• **GIVEN TEXT**:
Legal Implications of Various Types of Fake ID for Professional Gamblers

by Andrew S. Blumen, Attorney at Law
(From Blackjack Forum IX #1, March 1989)
© Blackjack Forum 1989

One of the recurring problems for the professional blackjack player is being able to play in a casino that is dealing a good game without being recognized as a card counter by the casino employees. When that occurs, the player is usually barred.

So players go to great lengths to be able to play undetected. Among the props used by the player are false beards and mustaches, wigs, dressing and playing the role of the “hick from the sticks” and many other similar ruses.

In conjunction with the above props, many players obtain false identification documents (I.D.) so that when asked who they are by casino personnel, they can produce proof of a name not known by the Griffin Agency or the casino security. Players using certain types of false identification (I.D.) run the risk of federal and state prosecution. The following actually happened to a very successful “21” player.

Jim had been playing blackjack for many years all over the world. Because he was extremely successful, the number of casinos where he could play was dwindling to the point where he had to do something to fool the casinos or look for a new profession. Jim decided that the only chance he had of continuing his career as a professional “21” player was to convince the casinos he was someone other than himself.

Jim set about this endeavor the same way he did when learning to play blackjack. He visited various bookstores and searched through several mail order catalogues seeking literature which would tell him how to obtain identification documents (I.D.) in a name other than his own. He was amazed at the vast number of books and pamphlets published dealing with this subject matter. These publications included subjects on how to obtain birth certificates and death certificates, how to obtain drivers’ licenses while not physicalIy appearing at the motor vehicle office of that particular state, how to obtain social security cards and credit cards.

Armed with this information, Jim sent away to various states and received lists of people who had died at a very young age. He then requested the birth certificates of these dead people. Once he had these documents in his possession, he obtained a social security card in the false name and a driver’s license or l.D. card from the appropriate state. He also obtained a Notary Public stamp in a false name. Armed with these documents, Jim was ready to play in casinos within the United States under an assumed name.

However, Jim still had a problem. Since he travelled to foreign casinos on a regular basis, and since they request a passport as proof of identification, Jim went to New York and applied for a passport in the name of one of his fictitious identities. Jim intended to use this passport only when a casino requested it as proof of I.D. and would use his own passport for entering and exiting the country. By only using the false passport for casino purposes, Jim assumed he could not get in trouble.

• **DATASET EXCERPTS**:
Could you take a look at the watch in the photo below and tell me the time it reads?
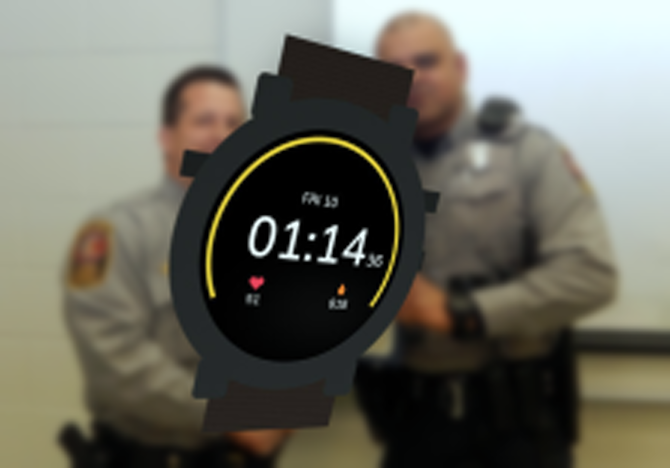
1:14
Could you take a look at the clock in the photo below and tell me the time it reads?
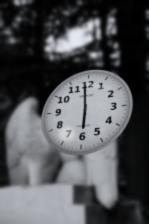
5:59
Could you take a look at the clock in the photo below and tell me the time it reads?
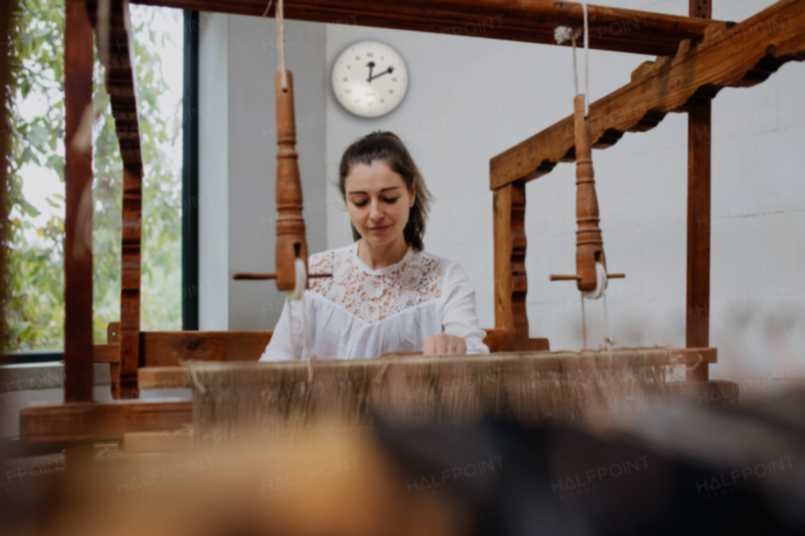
12:11
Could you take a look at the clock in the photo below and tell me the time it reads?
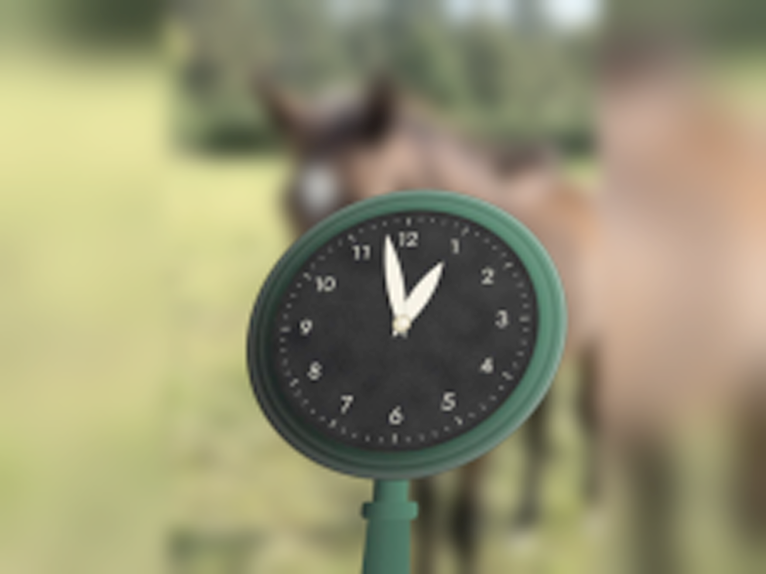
12:58
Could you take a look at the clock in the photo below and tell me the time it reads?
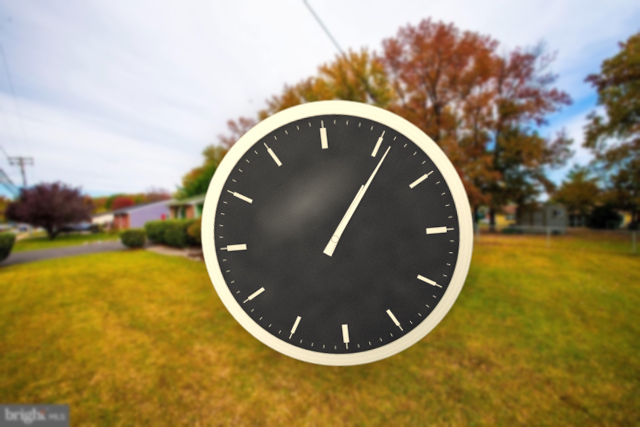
1:06
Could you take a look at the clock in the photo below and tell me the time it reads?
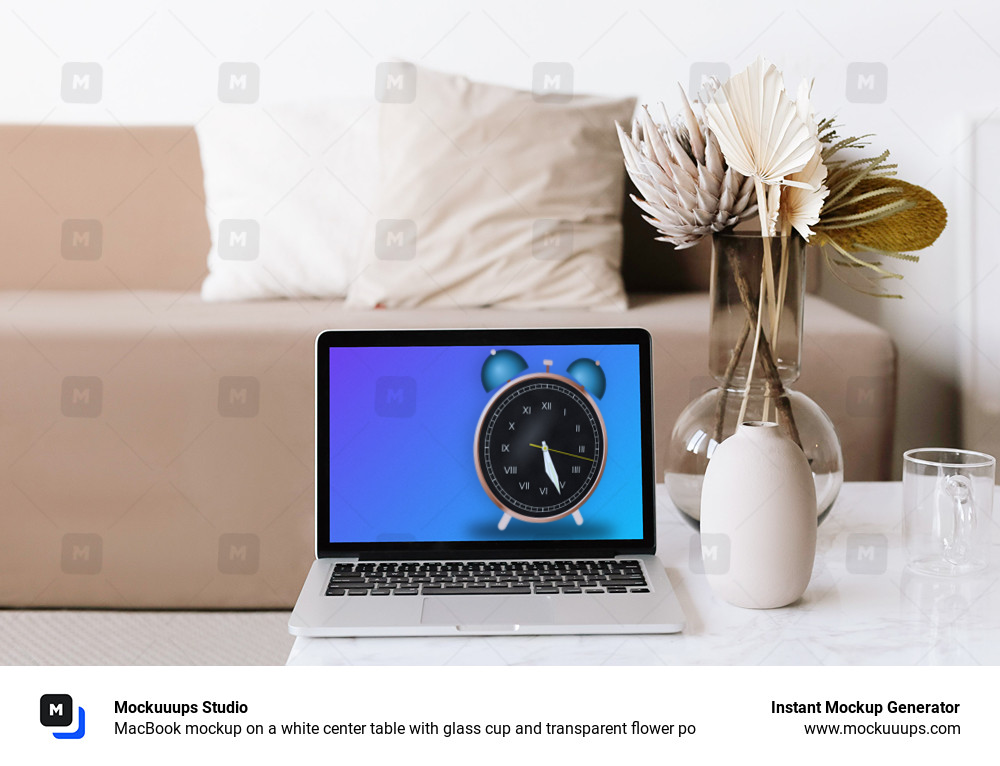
5:26:17
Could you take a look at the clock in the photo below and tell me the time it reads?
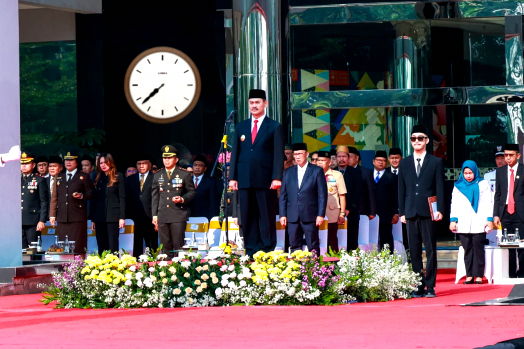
7:38
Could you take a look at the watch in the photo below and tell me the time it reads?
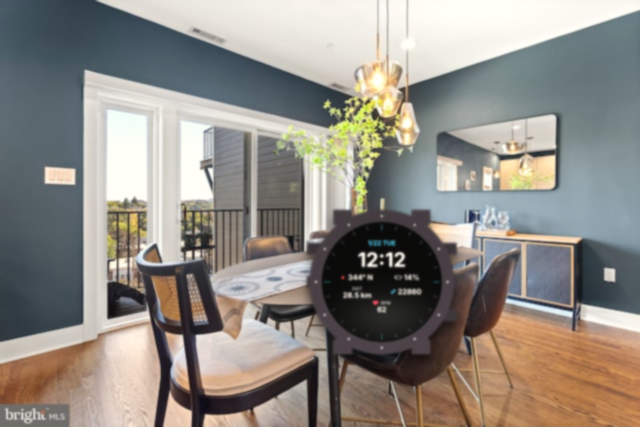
12:12
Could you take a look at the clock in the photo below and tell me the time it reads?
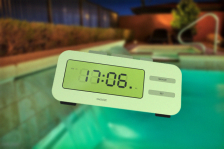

• **TASK**: Print the passage of the fake ID article from "Legal Implications of" up to and including "is usually barred.", word for word.

• **TASK RESULT**:
Legal Implications of Various Types of Fake ID for Professional Gamblers

by Andrew S. Blumen, Attorney at Law
(From Blackjack Forum IX #1, March 1989)
© Blackjack Forum 1989

One of the recurring problems for the professional blackjack player is being able to play in a casino that is dealing a good game without being recognized as a card counter by the casino employees. When that occurs, the player is usually barred.